[Task instructions]
This exercise calls for every line of the data below with the string "within" in it.

[Exercise materials]
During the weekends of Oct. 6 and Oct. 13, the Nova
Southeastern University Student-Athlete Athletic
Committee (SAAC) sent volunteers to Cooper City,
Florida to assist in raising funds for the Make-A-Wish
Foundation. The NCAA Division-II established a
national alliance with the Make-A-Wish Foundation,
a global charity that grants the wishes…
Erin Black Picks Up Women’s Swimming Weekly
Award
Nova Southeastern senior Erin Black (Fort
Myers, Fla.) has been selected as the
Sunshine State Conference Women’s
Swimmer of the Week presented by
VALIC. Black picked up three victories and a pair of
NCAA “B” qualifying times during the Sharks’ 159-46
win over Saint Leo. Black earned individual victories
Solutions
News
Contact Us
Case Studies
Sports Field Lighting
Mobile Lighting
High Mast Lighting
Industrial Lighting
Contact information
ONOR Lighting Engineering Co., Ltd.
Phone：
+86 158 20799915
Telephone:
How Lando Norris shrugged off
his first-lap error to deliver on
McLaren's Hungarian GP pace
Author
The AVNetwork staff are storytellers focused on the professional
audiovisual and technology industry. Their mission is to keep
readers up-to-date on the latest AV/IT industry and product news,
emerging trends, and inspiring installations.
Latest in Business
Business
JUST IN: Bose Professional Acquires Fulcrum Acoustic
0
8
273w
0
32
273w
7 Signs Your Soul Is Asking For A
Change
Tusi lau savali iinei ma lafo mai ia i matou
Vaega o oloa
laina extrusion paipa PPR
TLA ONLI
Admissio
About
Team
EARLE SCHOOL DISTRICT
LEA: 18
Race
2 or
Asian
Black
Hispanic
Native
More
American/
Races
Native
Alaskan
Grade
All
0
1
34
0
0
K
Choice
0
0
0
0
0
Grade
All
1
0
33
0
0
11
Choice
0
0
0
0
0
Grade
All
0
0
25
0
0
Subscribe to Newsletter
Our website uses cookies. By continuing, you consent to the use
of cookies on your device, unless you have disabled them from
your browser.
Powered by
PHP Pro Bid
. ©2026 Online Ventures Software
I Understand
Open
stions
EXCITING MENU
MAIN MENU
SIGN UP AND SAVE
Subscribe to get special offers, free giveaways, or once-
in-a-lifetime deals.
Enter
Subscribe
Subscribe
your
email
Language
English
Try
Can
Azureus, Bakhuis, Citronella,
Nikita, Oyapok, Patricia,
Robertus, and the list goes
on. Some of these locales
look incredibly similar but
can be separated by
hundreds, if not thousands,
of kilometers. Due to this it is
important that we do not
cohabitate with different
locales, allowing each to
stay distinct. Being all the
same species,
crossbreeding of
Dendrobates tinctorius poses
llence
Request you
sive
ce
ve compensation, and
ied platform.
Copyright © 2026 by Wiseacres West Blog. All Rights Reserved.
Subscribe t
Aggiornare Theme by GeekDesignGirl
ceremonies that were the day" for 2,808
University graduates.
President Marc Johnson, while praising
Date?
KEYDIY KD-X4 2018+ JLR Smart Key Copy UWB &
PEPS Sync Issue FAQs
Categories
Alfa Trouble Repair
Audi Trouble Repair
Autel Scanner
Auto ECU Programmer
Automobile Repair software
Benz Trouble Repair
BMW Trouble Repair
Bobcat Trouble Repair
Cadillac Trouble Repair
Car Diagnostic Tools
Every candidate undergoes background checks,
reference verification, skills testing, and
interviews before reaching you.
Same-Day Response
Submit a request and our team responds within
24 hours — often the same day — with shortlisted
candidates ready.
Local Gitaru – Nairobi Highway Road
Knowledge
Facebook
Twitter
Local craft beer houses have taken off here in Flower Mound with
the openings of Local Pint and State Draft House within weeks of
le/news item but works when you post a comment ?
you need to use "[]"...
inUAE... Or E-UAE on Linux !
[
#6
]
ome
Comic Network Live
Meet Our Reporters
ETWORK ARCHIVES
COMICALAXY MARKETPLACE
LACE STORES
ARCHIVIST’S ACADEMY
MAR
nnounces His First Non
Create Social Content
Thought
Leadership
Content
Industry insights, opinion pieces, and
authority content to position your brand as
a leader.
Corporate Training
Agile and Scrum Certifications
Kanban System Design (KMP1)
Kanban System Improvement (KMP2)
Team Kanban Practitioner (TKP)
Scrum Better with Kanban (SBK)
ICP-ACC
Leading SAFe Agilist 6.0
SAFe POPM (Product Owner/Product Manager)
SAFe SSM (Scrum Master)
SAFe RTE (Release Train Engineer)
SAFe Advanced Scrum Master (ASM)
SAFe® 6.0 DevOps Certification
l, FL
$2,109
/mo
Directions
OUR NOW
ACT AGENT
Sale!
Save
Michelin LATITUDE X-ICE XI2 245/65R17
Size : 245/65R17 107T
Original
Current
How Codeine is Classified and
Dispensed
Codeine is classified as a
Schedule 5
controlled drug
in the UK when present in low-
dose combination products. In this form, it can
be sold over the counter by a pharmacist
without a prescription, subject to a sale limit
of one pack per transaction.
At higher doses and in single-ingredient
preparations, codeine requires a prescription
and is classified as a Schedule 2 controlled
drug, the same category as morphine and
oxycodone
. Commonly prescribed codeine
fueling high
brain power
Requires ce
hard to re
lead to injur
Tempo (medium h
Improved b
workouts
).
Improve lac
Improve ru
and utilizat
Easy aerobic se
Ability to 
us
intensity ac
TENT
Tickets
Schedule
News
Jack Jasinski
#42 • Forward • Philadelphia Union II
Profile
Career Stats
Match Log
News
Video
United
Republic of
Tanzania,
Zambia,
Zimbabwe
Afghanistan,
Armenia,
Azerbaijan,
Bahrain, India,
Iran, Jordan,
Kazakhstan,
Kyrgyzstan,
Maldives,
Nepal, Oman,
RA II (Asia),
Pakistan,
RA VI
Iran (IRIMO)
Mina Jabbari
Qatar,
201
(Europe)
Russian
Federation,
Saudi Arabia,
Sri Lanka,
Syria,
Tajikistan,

[Answer below]
Submit a request and our team responds within
the openings of Local Pint and State Draft House within weeks of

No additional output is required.